Bis jetzt 3 Kommentare ↓

  • 1 honigbaerli // 15. Jul 2008 at 11:06

    ja wenns um geld geht ist alles legitim!!
    aber wenn man die olympiade jetzt boykottiert bestraft man nur die sportler!!

    damit es besser wird hilft nur, dass man ihre ware nicht mehr abnimmt..ist ein schweres unterfangen..aber sicher machbar…

  • 2 Patrick Bachofner // 19. Jul 2008 at 19:24

    Um das faire, sportliche Kräftemessen und Völkerverständigung, dem olympischen Gedanken also, geht es schon lange nicht mehr. Das IOC ist zu einer Clique korrupter, geldgieriger alter und skrupelloser Männer geworden, für die Ethik und Moral absolute Fremdwörter sind. Nur so ist es zu erklären, dass das wohl verbrecherischste Regime der Neuzeit den Zuschlag für die olympischen Spiele 2008 bekam. Das tibetische Volk wird unterdrückt, gefoltert und ermordet – und die ganze Welt praktiziert den Handshake mit den Tätern.
    Keine Diktatur auf diesem Planeten, die nicht durch diese Mörderriege aus Peking tatkräftigst unterstützt wird….(Sudan, Myanmar, Simbabwe etc)
    Ein Boykott mag undurchführbar sein. Aber jeder einzelne kann zumindest jegliche Berichterstattung über Olympia 08 boykottieren. Wenn die Auflagen und Einschaltquoten sinken, wäre dies zumindest ein Zeichen.
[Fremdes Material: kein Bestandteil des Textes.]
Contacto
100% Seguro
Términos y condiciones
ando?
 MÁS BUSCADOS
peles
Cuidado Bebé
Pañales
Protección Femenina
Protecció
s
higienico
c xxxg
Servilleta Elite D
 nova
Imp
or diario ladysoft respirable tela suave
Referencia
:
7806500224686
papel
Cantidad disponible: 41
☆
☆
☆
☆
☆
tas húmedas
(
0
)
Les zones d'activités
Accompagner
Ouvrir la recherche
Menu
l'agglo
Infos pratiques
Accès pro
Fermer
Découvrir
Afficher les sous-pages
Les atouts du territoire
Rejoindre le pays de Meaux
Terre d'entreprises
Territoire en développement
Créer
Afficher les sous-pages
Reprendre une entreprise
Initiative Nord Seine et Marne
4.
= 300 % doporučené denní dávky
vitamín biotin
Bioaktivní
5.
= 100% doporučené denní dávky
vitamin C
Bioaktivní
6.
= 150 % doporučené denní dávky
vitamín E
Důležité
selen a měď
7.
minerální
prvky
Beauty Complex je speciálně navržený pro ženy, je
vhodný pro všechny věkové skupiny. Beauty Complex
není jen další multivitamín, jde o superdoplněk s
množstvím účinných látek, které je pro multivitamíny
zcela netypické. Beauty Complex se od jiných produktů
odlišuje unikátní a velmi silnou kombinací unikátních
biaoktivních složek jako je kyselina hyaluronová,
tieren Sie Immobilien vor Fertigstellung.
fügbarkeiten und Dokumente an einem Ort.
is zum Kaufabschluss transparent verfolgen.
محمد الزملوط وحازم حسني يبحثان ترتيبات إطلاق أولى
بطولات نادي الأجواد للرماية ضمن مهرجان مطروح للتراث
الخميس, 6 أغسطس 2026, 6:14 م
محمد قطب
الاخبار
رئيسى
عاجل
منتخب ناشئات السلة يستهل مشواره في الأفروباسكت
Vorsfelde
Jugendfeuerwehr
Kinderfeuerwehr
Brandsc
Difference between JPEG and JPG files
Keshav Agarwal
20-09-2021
  • 3 The truth // 9. Aug 2008 at 15:49

    Mal abgesehen davon, dass ich die Olympischen Spiele eh albern finde, habt ihr alle keine Ahnung vom Sudan, seinen Völkern und dem, was dort vor sich geht, geschweige denn was eure eigenen Machthaber so überall auf der Welt abziehn, nur damit ihr hier die neusten Apple Ipods auf den Ohren und Super Bleifrei im tank habt.
    Dass Europa bis Dato den größten Teil am über 50 Jahre anhaltenden Krieg und Leid im Sudan beigetragen hat, scheint hier wohl niemanden zu interessieren. Aber es sind ja auch immer nur die anderen, denen, von ihren totalitären Systemen, jegliche, neutrale Information vorenthalten wird. Hierzulande gibt es natürlich keine politische Nachrichtensperre und Unterstützung von Völkermorden schon gar nicht – was liegt schon ferner.

    Der Antrag auf internationalen Haftbefehl gegen den Präsidenten des Sudans, welcher, bei Stattgebung, ein Machtvakuum enstehen ließe, in dem sich 40 verschiedene Militärs auf einmal bekriegen würden und das Land unter größtem, nur erdenklichen Leid langsam zerteilt würde, nur damit ihr eure Karren schön günstig mit Sprit volltanken könnt, ist der eigentliche Völkermord ihr Pfeifen. Sie erzählen euch nur den ganzen Tag das China Schuld hat, weils auf der anderen Seite der Erde liegt und damit hier keiner auf die Idee kommt, dass die eigentlichen Sklaventrteiber aus Europa kommen, wie schon die letzten 500 Jahre auch… China bezahlt wenigstens für das Öl aus dem Sudan, statt Pläne zu Schmieden, wie sie es umsonst bekommen. Und was die Waffen angeht, dürft ihr jetzt alle mal raten, welche Nation weltweit gaaaanz vorne mit dabei ist…Stichwort Exportweltmeister… Aber immer schön auf weisse Weste machen.